Quizás Tania Robaina Morán, enfermera en el pediátrico José Ramón Martínez Álvarez, de Guanajay, Artemisa, no hubiera contado igual cómo se logró sostener la ventilación pulmonar al niño de apenas tres años de vida ingresado en el servicio de terapia, de no contar con los paneles fotovoltaicos, al desconectarse de improviso el Sistema Eletroenergético Nacional, el pasado viernes.
“A pesar del funcionamiento estable del grupo electrógeno en la institución hospitalaria, al serviciarlo por su prolongado uso en la reciente contingencia, se trabajó solo con los paneles fotovoltaicos instalados este mes. No peligró el tratamiento del único infante en terapia”, cuenta la enfermera, con 26 años en la profesión.

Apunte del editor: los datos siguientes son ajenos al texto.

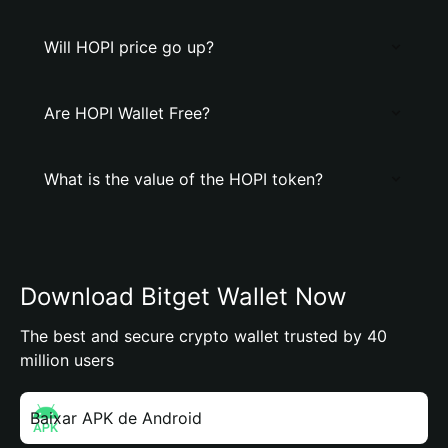
Will HOPI price go up?
Are HOPI Wallet Free?
What is the value of the HOPI token?
Download Bitget Wallet Now
The best and secure crypto wallet trusted by 40
million users
Baixar APK de Android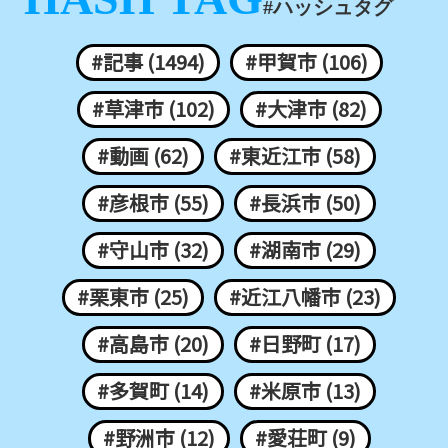
#ハッシュタグ
#記事 (1494)
#甲賀市 (106)
#草津市 (102)
#大津市 (82)
#動画 (62)
#東近江市 (58)
#彦根市 (55)
#長浜市 (50)
#守山市 (32)
#湖南市 (29)
#栗東市 (25)
#近江八幡市 (23)
#高島市 (20)
#日野町 (17)
#多賀町 (14)
#米原市 (13)
#野洲市 (12)
#愛荘町 (9)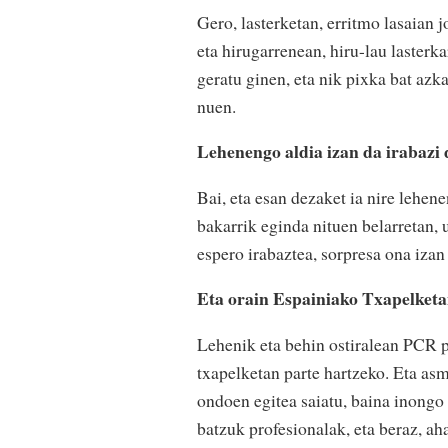
Gero, lasterketan, erritmo lasaian 
eta hirugarrenean, hiru-lau lasterk
geratu ginen, eta nik pixka bat azk
nuen.
Lehenengo aldia izan da irabazi 
Bai, eta esan dezaket ia nire lehen
bakarrik eginda nituen belarretan, 
espero irabaztea, sorpresa ona izan
Eta orain Espainiako Txapelket
Lehenik eta behin ostiralean PCR p
txapelketan parte hartzeko. Eta asmo
ondoen egitea saiatu, baina inongo
batzuk profesionalak, eta beraz, aha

“El kit de paneles del pediátrico, entre los más de 60 instalados en instituciones de salud del territorio que convierten la luz del sol en energía eléctrica, abarca los servicios de urgencias y terapia intensiva.
“Tiene capacidad para todos los procederes, incluso garantiza la estabilidad de los menores acoplados a la ventilación”, señala.

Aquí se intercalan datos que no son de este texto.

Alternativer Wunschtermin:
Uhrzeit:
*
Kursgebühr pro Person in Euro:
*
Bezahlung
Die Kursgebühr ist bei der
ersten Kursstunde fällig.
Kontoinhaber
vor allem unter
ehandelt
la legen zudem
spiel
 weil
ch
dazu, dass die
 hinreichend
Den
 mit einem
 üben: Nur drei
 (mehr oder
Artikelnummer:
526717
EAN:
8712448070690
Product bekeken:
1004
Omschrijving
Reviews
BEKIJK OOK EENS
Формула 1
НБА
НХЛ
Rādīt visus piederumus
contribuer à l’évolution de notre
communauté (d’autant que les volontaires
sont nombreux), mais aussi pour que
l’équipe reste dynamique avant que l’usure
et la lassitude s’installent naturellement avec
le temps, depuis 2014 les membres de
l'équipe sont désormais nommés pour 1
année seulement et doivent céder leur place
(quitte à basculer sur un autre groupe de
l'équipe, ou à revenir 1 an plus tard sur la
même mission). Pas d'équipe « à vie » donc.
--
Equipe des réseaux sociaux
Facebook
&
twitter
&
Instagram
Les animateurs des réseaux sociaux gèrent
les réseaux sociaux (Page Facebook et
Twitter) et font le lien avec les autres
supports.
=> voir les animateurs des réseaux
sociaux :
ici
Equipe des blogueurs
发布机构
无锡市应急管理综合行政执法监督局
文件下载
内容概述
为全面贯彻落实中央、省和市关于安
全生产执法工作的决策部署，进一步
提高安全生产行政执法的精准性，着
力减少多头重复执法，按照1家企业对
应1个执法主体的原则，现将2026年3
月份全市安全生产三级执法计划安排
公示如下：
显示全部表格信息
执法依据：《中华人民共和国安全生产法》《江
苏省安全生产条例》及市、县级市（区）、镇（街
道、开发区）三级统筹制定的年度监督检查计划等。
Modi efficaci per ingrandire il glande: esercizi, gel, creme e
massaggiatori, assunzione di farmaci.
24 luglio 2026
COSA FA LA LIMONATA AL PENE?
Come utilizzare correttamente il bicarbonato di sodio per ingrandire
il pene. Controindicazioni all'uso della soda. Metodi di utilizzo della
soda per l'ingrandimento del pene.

Yanelis Amador Borrego, directora General de Salud Pública en la provincia, asegura la calidad de los servicios con esta energía fotovoltaica. Dejamos atrás las imágenes oscuras de consultas externas en policlínicos y hospitales, dadas por la contingencia energética que enfrenta Cuba.
“Si algo se ha garantizo siempre ha sido el diésel para los grupos electrógenos de los cuatro hospitales de la provincia».
No obstante, los paneles favorecen el ahorro, por ello continuamos la culminación de su montaje, ahora en el policlínico con servicios hospitalarios de Bahía Honda, y en el Hospital Ciro Redondo de la ciudad cabecera, a cargo de una brigada de la Fábrica de Cemento Mártires de Artemisa, que ha trabajado en otros centros de salud con igual instalación.